__WHAT TO PRODUCE__.
Set down every line of the items below word for word, leaving out the pictures.

__RECORDS PROVIDED__.

• • • • • • •

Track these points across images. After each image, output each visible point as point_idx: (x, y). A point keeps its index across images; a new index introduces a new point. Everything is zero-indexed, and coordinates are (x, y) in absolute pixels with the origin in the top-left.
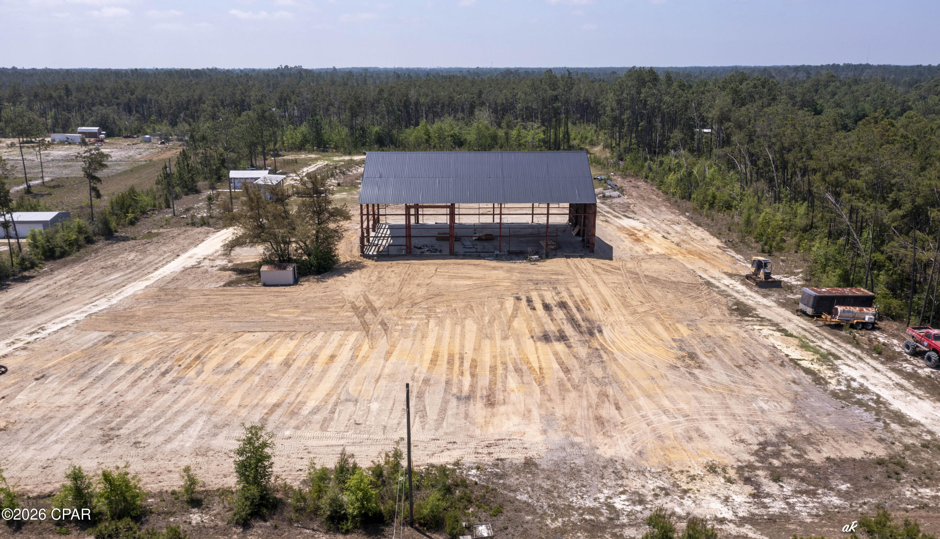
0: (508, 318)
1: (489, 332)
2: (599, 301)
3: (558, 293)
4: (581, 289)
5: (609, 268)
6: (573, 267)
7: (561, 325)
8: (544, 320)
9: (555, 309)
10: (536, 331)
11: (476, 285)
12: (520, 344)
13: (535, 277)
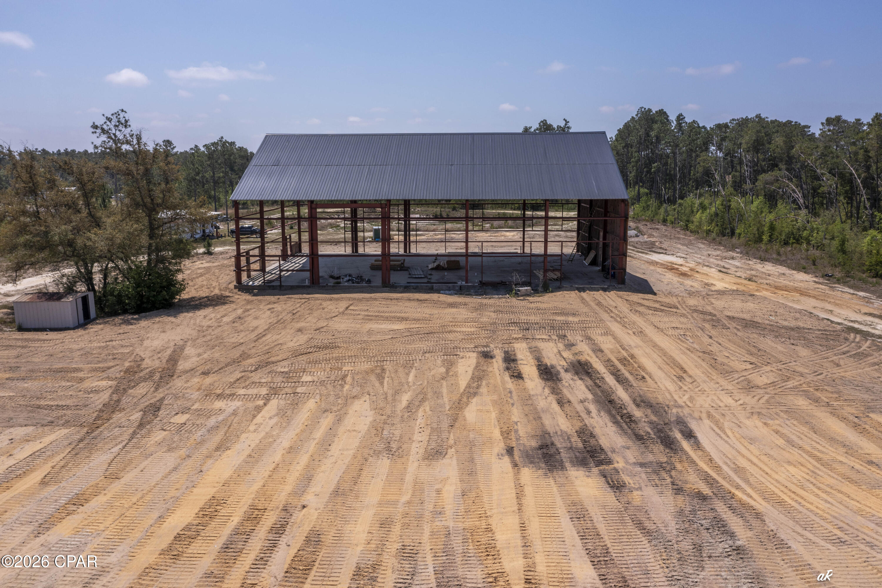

• • • • • • •

__REPLY__.
Track these points across images. After each image, output each visible point as point_idx: (x, y). A point keeps its index across images; a new index introduces a new point. Everything is zero-indexed, and coordinates are (x, y) in absolute pixels with the origin in the top-left.
0: (508, 318)
1: (489, 332)
2: (599, 301)
3: (558, 293)
4: (581, 289)
5: (609, 268)
6: (573, 267)
7: (561, 325)
8: (544, 320)
9: (555, 309)
10: (536, 331)
11: (476, 285)
12: (520, 344)
13: (535, 277)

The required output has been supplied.